For the first time since the Eisenhower era, Maryland Republicans are adding voters to their ranks 50 percent faster than the traditionally dominant Democrats, according to the most recent voter registration figures compiled by state election officials.

Part of this turnabout stems from the Maryland Republicans' increased ability to attract new voters: After years of watching the Democrats sign up three new voters for every one Republican convert, the Republicans in the last six months have drawn almost even with the Democrats in the race for new voters.

But more disturbing for the Democrats is the rapid reduction of their voting rolls in recent months. Unofficial registration figures for June 30 show Democrats disappearing from the voter rolls by the thousands, particularly in Baltimore City and some of its blue-collar suburbs.

As a result, in this presidential election year -- a time when voter rolls in both parties usually climb to an all-time high -- there are 4,000 fewer registered Democrats in Maryland than there were in the off-year 1978.
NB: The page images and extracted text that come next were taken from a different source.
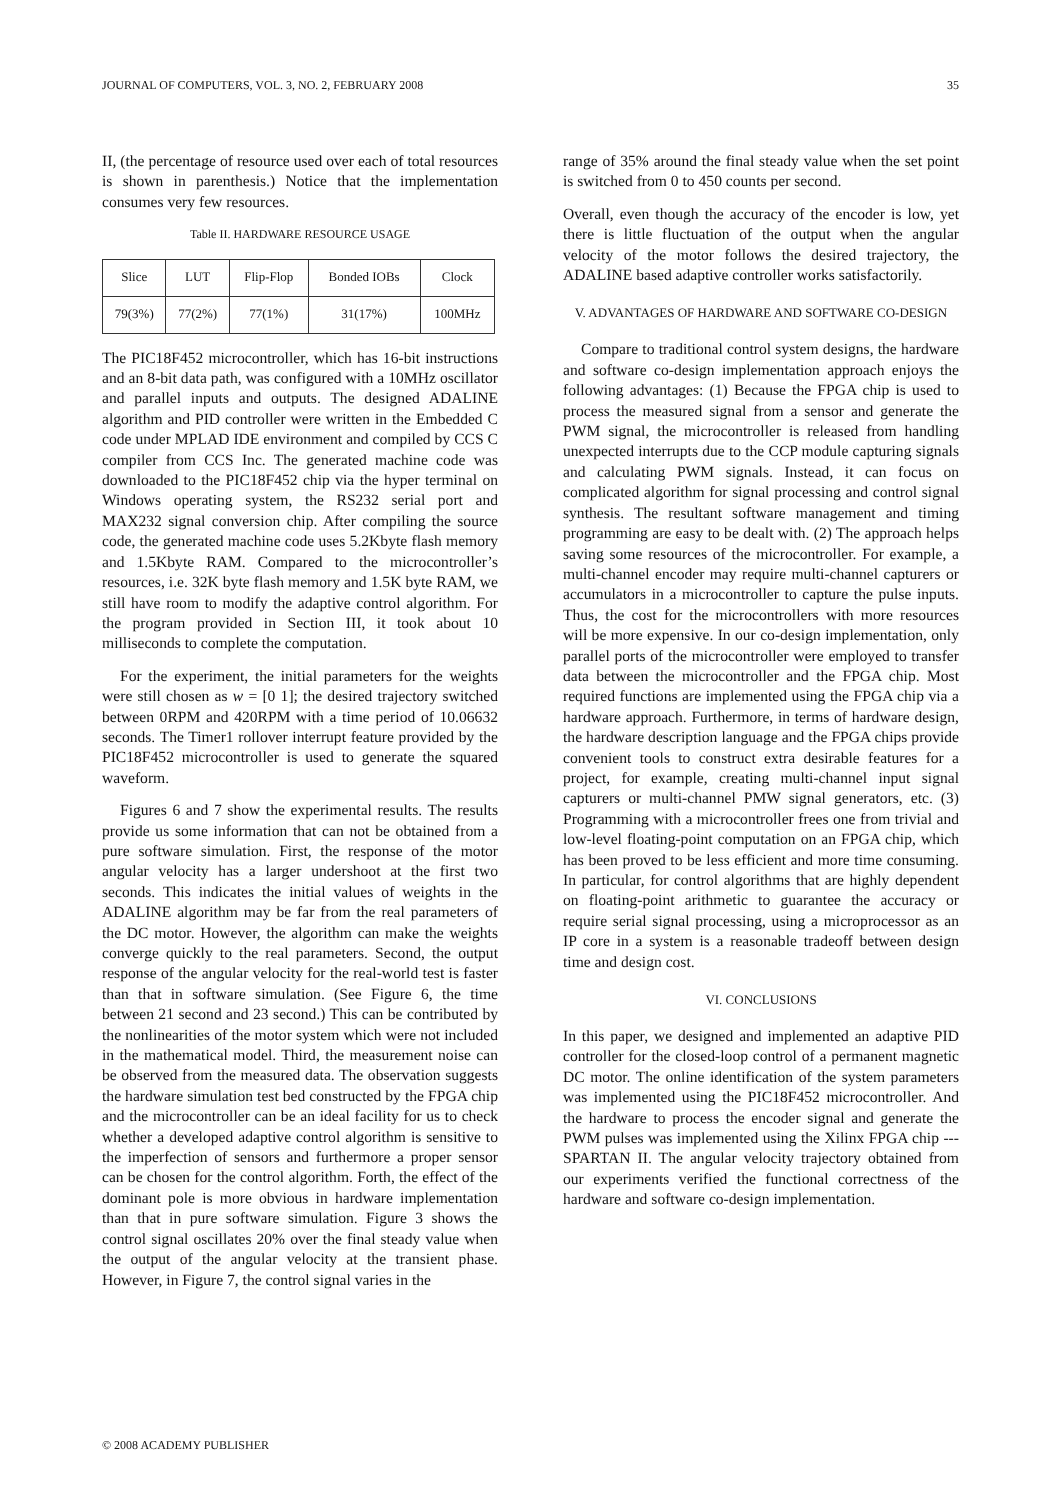JOURNAL OF COMPUTERS, VOL. 3, NO. 2, FEBRUARY 2008 35
II, (the percentage of resource used over each of total resources is shown in parenthesis.) Notice that the implementation consumes very few resources.
Table II. HARDWARE RESOURCE USAGE
| Slice | LUT | Flip-Flop | Bonded IOBs | Clock |
| 79(3%) | 77(2%) | 77(1%) | 31(17%) | 100MHz |
The PIC18F452 microcontroller, which has 16-bit instructions and an 8-bit data path, was configured with a 10MHz oscillator and parallel inputs and outputs. The designed ADALINE algorithm and PID controller were written in the Embedded C code under MPLAD IDE environment and compiled by CCS C compiler from CCS Inc. The generated machine code was downloaded to the PIC18F452 chip via the hyper terminal on Windows operating system, the RS232 serial port and MAX232 signal conversion chip. After compiling the source code, the generated machine code uses 5.2Kbyte flash memory and 1.5Kbyte RAM. Compared to the microcontroller’s resources, i.e. 32K byte flash memory and 1.5K byte RAM, we still have room to modify the adaptive control algorithm. For the program provided in Section III, it took about 10 milliseconds to complete the computation.
For the experiment, the initial parameters for the weights were still chosen as w = [0 1]; the desired trajectory switched between 0RPM and 420RPM with a time period of 10.06632 seconds. The Timer1 rollover interrupt feature provided by the PIC18F452 microcontroller is used to generate the squared waveform.
Figures 6 and 7 show the experimental results. The results provide us some information that can not be obtained from a pure software simulation. First, the response of the motor angular velocity has a larger undershoot at the first two seconds. This indicates the initial values of weights in the ADALINE algorithm may be far from the real parameters of the DC motor. However, the algorithm can make the weights converge quickly to the real parameters. Second, the output response of the angular velocity for the real-world test is faster than that in software simulation. (See Figure 6, the time between 21 second and 23 second.) This can be contributed by the nonlinearities of the motor system which were not included in the mathematical model. Third, the measurement noise can be observed from the measured data. The observation suggests the hardware simulation test bed constructed by the FPGA chip and the microcontroller can be an ideal facility for us to check whether a developed adaptive control algorithm is sensitive to the imperfection of sensors and furthermore a proper sensor can be chosen for the control algorithm. Forth, the effect of the dominant pole is more obvious in hardware implementation than that in pure software simulation. Figure 3 shows the control signal oscillates 20% over the final steady value when the output of the angular velocity at the transient phase. However, in Figure 7, the control signal varies in the
range of 35% around the final steady value when the set point is switched from 0 to 450 counts per second.
Overall, even though the accuracy of the encoder is low, yet there is little fluctuation of the output when the angular velocity of the motor follows the desired trajectory, the ADALINE based adaptive controller works satisfactorily.
V. ADVANTAGES OF HARDWARE AND SOFTWARE CO-DESIGN
Compare to traditional control system designs, the hardware and software co-design implementation approach enjoys the following advantages: (1) Because the FPGA chip is used to process the measured signal from a sensor and generate the PWM signal, the microcontroller is released from handling unexpected interrupts due to the CCP module capturing signals and calculating PWM signals. Instead, it can focus on complicated algorithm for signal processing and control signal synthesis. The resultant software management and timing programming are easy to be dealt with. (2) The approach helps saving some resources of the microcontroller. For example, a multi-channel encoder may require multi-channel capturers or accumulators in a microcontroller to capture the pulse inputs. Thus, the cost for the microcontrollers with more resources will be more expensive. In our co-design implementation, only parallel ports of the microcontroller were employed to transfer data between the microcontroller and the FPGA chip. Most required functions are implemented using the FPGA chip via a hardware approach. Furthermore, in terms of hardware design, the hardware description language and the FPGA chips provide convenient tools to construct extra desirable features for a project, for example, creating multi-channel input signal capturers or multi-channel PMW signal generators, etc. (3) Programming with a microcontroller frees one from trivial and low-level floating-point computation on an FPGA chip, which has been proved to be less efficient and more time consuming. In particular, for control algorithms that are highly dependent on floating-point arithmetic to guarantee the accuracy or require serial signal processing, using a microprocessor as an IP core in a system is a reasonable tradeoff between design time and design cost.
VI. CONCLUSIONS
In this paper, we designed and implemented an adaptive PID controller for the closed-loop control of a permanent magnetic DC motor. The online identification of the system parameters was implemented using the PIC18F452 microcontroller. And the hardware to process the encoder signal and generate the PWM pulses was implemented using the Xilinx FPGA chip --- SPARTAN II. The angular velocity trajectory obtained from our experiments verified the functional correctness of the hardware and software co-design implementation.
© 2008 ACADEMY PUBLISHER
Republicans by contrast, have added more than 10,000 voters to their ranks in the last 21 months, according to the figures compiled by the State Board of Election Laws.

Election records dating back to 1956 indicate that never in that time have the state's Democrats suffered as dramatic a setback as in the last 21 months.

The unofficial election figures give little indication that the Democrats who have dropped off the rolls have switched their registration to Republican or independent. The party's voter decline, instead, appears to stem from a general turning away from the political process that is more pronounced among Maryland's Democrats than its Republicans.

The changes, while striking, have as yet had little effect on the overall political configuration of the state. Democrats still outnumber Republicans by about 2 1/2 to 1, while about 7 percent of the state's 1.9 million voters are registered as independents.

State Elections Board Commissioner Willard Morris also cautioned that a flood of as many as 100,000 new registrants can be expected to sign up before the Oct. 6 deadline.

Morris also noted that revisions in the election laws, which now require each local election board to do an annual purge of registrants who fail to vote for five years, may be partially responsible for the rapid fall-off of Democratic voters in places like Baltimore City.

The city, a Democratic stronghold which has been rapidly losing population in the past decade, lost nearly 9,000 voters in the past six months -- 99 percent of them Democrats. While Republicans are outnumbered there 9 to 1, Democratic voter losses in the city outstripped the Republicans' at a rate of 90 to 1.

To the south of Baltimore, in the rapidly growing county of Anne Arundel, the voting rolls were reduced by 5,000 in the last six months -- and the Democrats absorbed 80 percent of that loss.

However, according to Betty Eby, chief of staff of the Anne Arundel elections board, the voter fall-off tends to look more dramatic there because the county's system for eliminating voters from the rolls is more strict than the practices in most of Maryland's other 23 jurisdictions.

Nonetheless, the voters who are disappearing in the working-class areas of Baltimore and the blue-collar suburbs of northern Anne Arundel are the same Democrats whom President Carter needs to help him carry the state in November.

Elsewhere around the state, Republicans came close to matching Democrats 1 for 1 as voters were added to the rolls in the past six months.

In Montgomery County, nearly 7,000 Republican voters have been added to the rolls since Jan. 1, compared to 8,200 Democratas. In Prince George's, Democrats continued to increase their voter lists twice as fast as the Republicans.

Statewide, Republicans have increased their numbers by more than 19,000 voters in the past six months, while Democrats added slightly more than 12,000 -- a 50 percent registration edge for the Republicans. In the period, independents increased their ranks by about 6,000 voters.

One indication of the comparative decline in the Democrats' appeal this year is their failure -- so far -- to pull back the voters who have drifted away since the last presidential election. With Carter on the verge of his first nomination on July 31, 1976, Maryland Democrats had wooed back all but 7,000 of the voters who had fallen away since November 1972.

This year, the June 30 figures show nearly 50,000 fewer Democrats registered in the state than there were in November 1976.

Republicans, who suffered heavy voter losses in the years betweeen 1974 and 1978, are also nearly 22,000 voters below their November 1976 totals, but they are making up for lost ground much faster than the Democrats.

Independent voters, by contrast, are now more numerous than ever before -- there are 127,510 of them registered statewide, nearly one-third of these living in Montgomery County.

Republican Party Chairman Allan Levey was predictably gleeful at the latest turn of events, which he attributed to voter dissatisfaction with Carter's economic and foreign policies and a growing distrust of the heavily Democratic Congress.

"Also there's been tremendous work been done by our county central committees on registration," Levey said. "These three things are beginning to pay off."